[COI] seen on another list: GLIF

http://www.glif.org/glif_main.html
Clinical practice guidelines and protocols are being applied in  
diverse areas including policy development, utilization management,  
education, reference, clinical decision support, conduct of clinical  
trials, and workflow facilitation. Many parties are engaged in  
developing guidelines, an arduous task with much redundancy and  
overlap among the resulting products, but there is little  
standardization to facilitate sharing or to enable adaptation to  
local practice settings.

GLIF is a specification for structured representation of guidelines.  
It was developed by the InterMed Collaboratory in order to facilitate  
sharing of clinical guidelines (Ohno-Machado, Gennari et al. 1998).  
The InterMed collaboratory was a joint project of medical informatics  
laboratories at Harvard (the Decision Systems Group at Brigham and  
Women's Hospital and Laboratory of Computer Science at Massachusetts  
General Hospital), Stanford, Columbia, and McGill Universities  
(Shortliffe, Barnett et al. 1996).
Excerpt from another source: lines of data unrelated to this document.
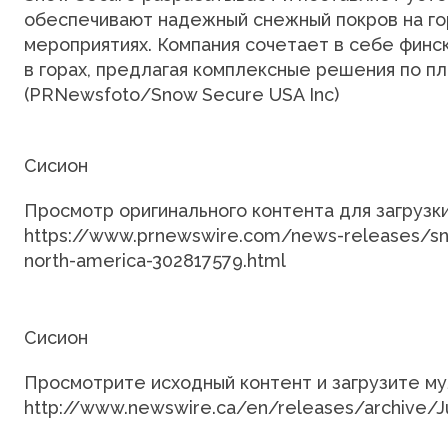
обеспечивают надежный снежный покров на го
мероприятиях. Компания сочетает в себе фин
в горах, предлагая комплексные решения по пл
(PRNewsfoto/Snow Secure USA Inc)
Сисион
Просмотр оригинального контента для загрузк
https://www.prnewswire.com/news-releases/sno
north-america-302817579.html
Сисион
Просмотрите исходный контент и загрузите м
http://www.newswire.ca/en/releases/archive/J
That work is being continued under  
new funding by a subgroup of the InterMed collaborators, including  
the Decision Systems Group at Harvard, McGill, Columbia, Stanford,  
and the American College of Physicans-American Society of Internal  
Medicine. The objective of the GLIF specification is to provide a  
representation for guidelines that have the following characteristics:

* Precise
* Non-ambiguous
* Human-readable
* Computable (in the sense that guidelines specified in GLIF may be  
used for computer-based decision support)
* Independent of computing platforms (thus enabling sharing of  
guidelines)

Version 2.0 of GLIF (GLIF2) was published in 1998 (Ohno-Machado,  
Gennari et al. 1998). That version of GLIF has been the basis for  
several implementations of guideline-based applications, including  
one in the Brigham's BICS information system (Zielstorff, Teich et  
al. 1998). Web-based applications for driving clinical consultations  
(Boxwala, Greenes et al. 1999), and applications that search for  
eligible clinical protocols (Ohno-Machado, Wang et al. 1999).